Each entry in the listing below should be restated word for word.

==================================================

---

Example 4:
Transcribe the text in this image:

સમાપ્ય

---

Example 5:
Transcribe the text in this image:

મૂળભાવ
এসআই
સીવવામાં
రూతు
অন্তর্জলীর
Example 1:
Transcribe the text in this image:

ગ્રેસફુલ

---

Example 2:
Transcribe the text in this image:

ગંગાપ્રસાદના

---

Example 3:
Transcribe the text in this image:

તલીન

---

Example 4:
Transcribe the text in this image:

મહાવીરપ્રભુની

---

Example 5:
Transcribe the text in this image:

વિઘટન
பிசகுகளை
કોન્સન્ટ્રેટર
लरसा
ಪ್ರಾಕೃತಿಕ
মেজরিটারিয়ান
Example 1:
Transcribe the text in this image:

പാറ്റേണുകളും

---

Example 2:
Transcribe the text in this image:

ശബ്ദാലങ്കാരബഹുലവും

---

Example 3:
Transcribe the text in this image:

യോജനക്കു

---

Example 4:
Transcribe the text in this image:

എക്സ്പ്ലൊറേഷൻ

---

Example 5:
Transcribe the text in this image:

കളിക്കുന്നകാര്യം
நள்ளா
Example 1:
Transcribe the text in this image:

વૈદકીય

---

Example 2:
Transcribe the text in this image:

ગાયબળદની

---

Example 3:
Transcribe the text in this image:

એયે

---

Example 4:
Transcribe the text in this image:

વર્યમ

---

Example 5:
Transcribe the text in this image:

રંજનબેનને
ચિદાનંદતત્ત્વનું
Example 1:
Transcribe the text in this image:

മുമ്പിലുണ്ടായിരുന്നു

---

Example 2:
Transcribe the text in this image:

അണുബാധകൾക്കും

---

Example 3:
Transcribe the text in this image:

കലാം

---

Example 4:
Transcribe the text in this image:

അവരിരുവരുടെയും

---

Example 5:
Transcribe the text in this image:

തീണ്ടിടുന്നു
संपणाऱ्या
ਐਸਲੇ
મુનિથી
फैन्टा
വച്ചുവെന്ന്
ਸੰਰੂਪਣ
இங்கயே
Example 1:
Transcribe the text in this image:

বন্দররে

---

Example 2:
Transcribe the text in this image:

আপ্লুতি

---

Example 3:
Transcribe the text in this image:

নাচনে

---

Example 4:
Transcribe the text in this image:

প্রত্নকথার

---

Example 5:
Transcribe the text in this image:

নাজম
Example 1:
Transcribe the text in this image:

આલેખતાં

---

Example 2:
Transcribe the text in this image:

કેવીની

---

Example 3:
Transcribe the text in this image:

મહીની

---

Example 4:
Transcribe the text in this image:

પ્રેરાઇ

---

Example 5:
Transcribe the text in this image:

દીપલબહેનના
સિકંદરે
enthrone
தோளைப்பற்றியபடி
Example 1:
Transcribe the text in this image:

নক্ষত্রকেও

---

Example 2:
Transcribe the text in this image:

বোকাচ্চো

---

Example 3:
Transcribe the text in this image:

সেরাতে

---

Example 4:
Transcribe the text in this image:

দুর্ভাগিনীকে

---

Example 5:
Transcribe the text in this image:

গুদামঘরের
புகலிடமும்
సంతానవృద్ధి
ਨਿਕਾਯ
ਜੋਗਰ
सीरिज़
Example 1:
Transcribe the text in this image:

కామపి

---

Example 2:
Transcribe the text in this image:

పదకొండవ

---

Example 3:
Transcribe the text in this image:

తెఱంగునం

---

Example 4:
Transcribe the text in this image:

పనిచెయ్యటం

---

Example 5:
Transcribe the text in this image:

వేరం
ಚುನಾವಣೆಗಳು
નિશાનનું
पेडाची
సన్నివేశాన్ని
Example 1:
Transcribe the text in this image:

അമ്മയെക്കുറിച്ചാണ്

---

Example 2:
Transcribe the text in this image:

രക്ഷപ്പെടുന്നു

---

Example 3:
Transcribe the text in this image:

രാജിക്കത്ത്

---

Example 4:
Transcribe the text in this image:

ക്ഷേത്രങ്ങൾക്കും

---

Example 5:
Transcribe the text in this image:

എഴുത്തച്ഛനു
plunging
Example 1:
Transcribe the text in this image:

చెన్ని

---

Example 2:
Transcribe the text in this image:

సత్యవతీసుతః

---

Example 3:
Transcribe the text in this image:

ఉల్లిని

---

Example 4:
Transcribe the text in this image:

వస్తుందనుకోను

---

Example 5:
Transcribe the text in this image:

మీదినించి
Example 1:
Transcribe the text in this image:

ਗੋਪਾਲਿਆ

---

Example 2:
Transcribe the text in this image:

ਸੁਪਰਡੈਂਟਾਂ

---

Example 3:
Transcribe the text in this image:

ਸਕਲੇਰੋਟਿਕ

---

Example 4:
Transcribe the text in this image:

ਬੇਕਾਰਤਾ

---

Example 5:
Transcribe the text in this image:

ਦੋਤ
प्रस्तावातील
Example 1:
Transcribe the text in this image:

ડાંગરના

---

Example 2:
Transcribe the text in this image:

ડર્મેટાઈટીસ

==================================================

• [WRITTEN RESPONSE]
---

Example 4:
Transcribe the text in this image:

સમાપ્ય

---

Example 5:
Transcribe the text in this image:

મૂળભાવ
এসআই
સીવવામાં
రూతు
অন্তর্জলীর
Example 1:
Transcribe the text in this image:

ગ્રેસફુલ

---

Example 2:
Transcribe the text in this image:

ગંગાપ્રસાદના

---

Example 3:
Transcribe the text in this image:

તલીન

---

Example 4:
Transcribe the text in this image:

મહાવીરપ્રભુની

---

Example 5:
Transcribe the text in this image:

વિઘટન
பிசகுகளை
કોન્સન્ટ્રેટર
लरसा
ಪ್ರಾಕೃತಿಕ
মেজরিটারিয়ান
Example 1:
Transcribe the text in this image:

പാറ്റേണുകളും

---

Example 2:
Transcribe the text in this image:

ശബ്ദാലങ്കാരബഹുലവും

---

Example 3:
Transcribe the text in this image:

യോജനക്കു

---

Example 4:
Transcribe the text in this image:

എക്സ്പ്ലൊറേഷൻ

---

Example 5:
Transcribe the text in this image:

കളിക്കുന്നകാര്യം
நள்ளா
Example 1:
Transcribe the text in this image:

વૈદકીય

---

Example 2:
Transcribe the text in this image:

ગાયબળદની

---

Example 3:
Transcribe the text in this image:

એયે

---

Example 4:
Transcribe the text in this image:

વર્યમ

---

Example 5:
Transcribe the text in this image:

રંજનબેનને
ચિદાનંદતત્ત્વનું
Example 1:
Transcribe the text in this image:

മുമ്പിലുണ്ടായിരുന്നു

---

Example 2:
Transcribe the text in this image:

അണുബാധകൾക്കും

---

Example 3:
Transcribe the text in this image:

കലാം

---

Example 4:
Transcribe the text in this image:

അവരിരുവരുടെയും

---

Example 5:
Transcribe the text in this image:

തീണ്ടിടുന്നു
संपणाऱ्या
ਐਸਲੇ
મુનિથી
फैन्टा
വച്ചുവെന്ന്
ਸੰਰੂਪਣ
இங்கயே
Example 1:
Transcribe the text in this image:

বন্দররে

---

Example 2:
Transcribe the text in this image:

আপ্লুতি

---

Example 3:
Transcribe the text in this image:

নাচনে

---

Example 4:
Transcribe the text in this image:

প্রত্নকথার

---

Example 5:
Transcribe the text in this image:

নাজম
Example 1:
Transcribe the text in this image:

આલેખતાં

---

Example 2:
Transcribe the text in this image:

કેવીની

---

Example 3:
Transcribe the text in this image:

મહીની

---

Example 4:
Transcribe the text in this image:

પ્રેરાઇ

---

Example 5:
Transcribe the text in this image:

દીપલબહેનના
સિકંદરે
enthrone
தோளைப்பற்றியபடி
Example 1:
Transcribe the text in this image:

নক্ষত্রকেও

---

Example 2:
Transcribe the text in this image:

বোকাচ্চো

---

Example 3:
Transcribe the text in this image:

সেরাতে

---

Example 4:
Transcribe the text in this image:

দুর্ভাগিনীকে

---

Example 5:
Transcribe the text in this image:

গুদামঘরের
புகலிடமும்
సంతానవృద్ధి
ਨਿਕਾਯ
ਜੋਗਰ
सीरिज़
Example 1:
Transcribe the text in this image:

కామపి

---

Example 2:
Transcribe the text in this image:

పదకొండవ

---

Example 3:
Transcribe the text in this image:

తెఱంగునం

---

Example 4:
Transcribe the text in this image:

పనిచెయ్యటం

---

Example 5:
Transcribe the text in this image:

వేరం
ಚುನಾವಣೆಗಳು
નિશાનનું
पेडाची
సన్నివేశాన్ని
Example 1:
Transcribe the text in this image:

അമ്മയെക്കുറിച്ചാണ്

---

Example 2:
Transcribe the text in this image:

രക്ഷപ്പെടുന്നു

---

Example 3:
Transcribe the text in this image:

രാജിക്കത്ത്

---

Example 4:
Transcribe the text in this image:

ക്ഷേത്രങ്ങൾക്കും

---

Example 5:
Transcribe the text in this image:

എഴുത്തച്ഛനു
plunging
Example 1:
Transcribe the text in this image:

చెన్ని

---

Example 2:
Transcribe the text in this image:

సత్యవతీసుతః

---

Example 3:
Transcribe the text in this image:

ఉల్లిని

---

Example 4:
Transcribe the text in this image:

వస్తుందనుకోను

---

Example 5:
Transcribe the text in this image:

మీదినించి
Example 1:
Transcribe the text in this image:

ਗੋਪਾਲਿਆ

---

Example 2:
Transcribe the text in this image:

ਸੁਪਰਡੈਂਟਾਂ

---

Example 3:
Transcribe the text in this image:

ਸਕਲੇਰੋਟਿਕ

---

Example 4:
Transcribe the text in this image:

ਬੇਕਾਰਤਾ

---

Example 5:
Transcribe the text in this image:

ਦੋਤ
प्रस्तावातील
Example 1:
Transcribe the text in this image:

ડાંગરના

---

Example 2:
Transcribe the text in this image:

ડર્મેટાઈટીસ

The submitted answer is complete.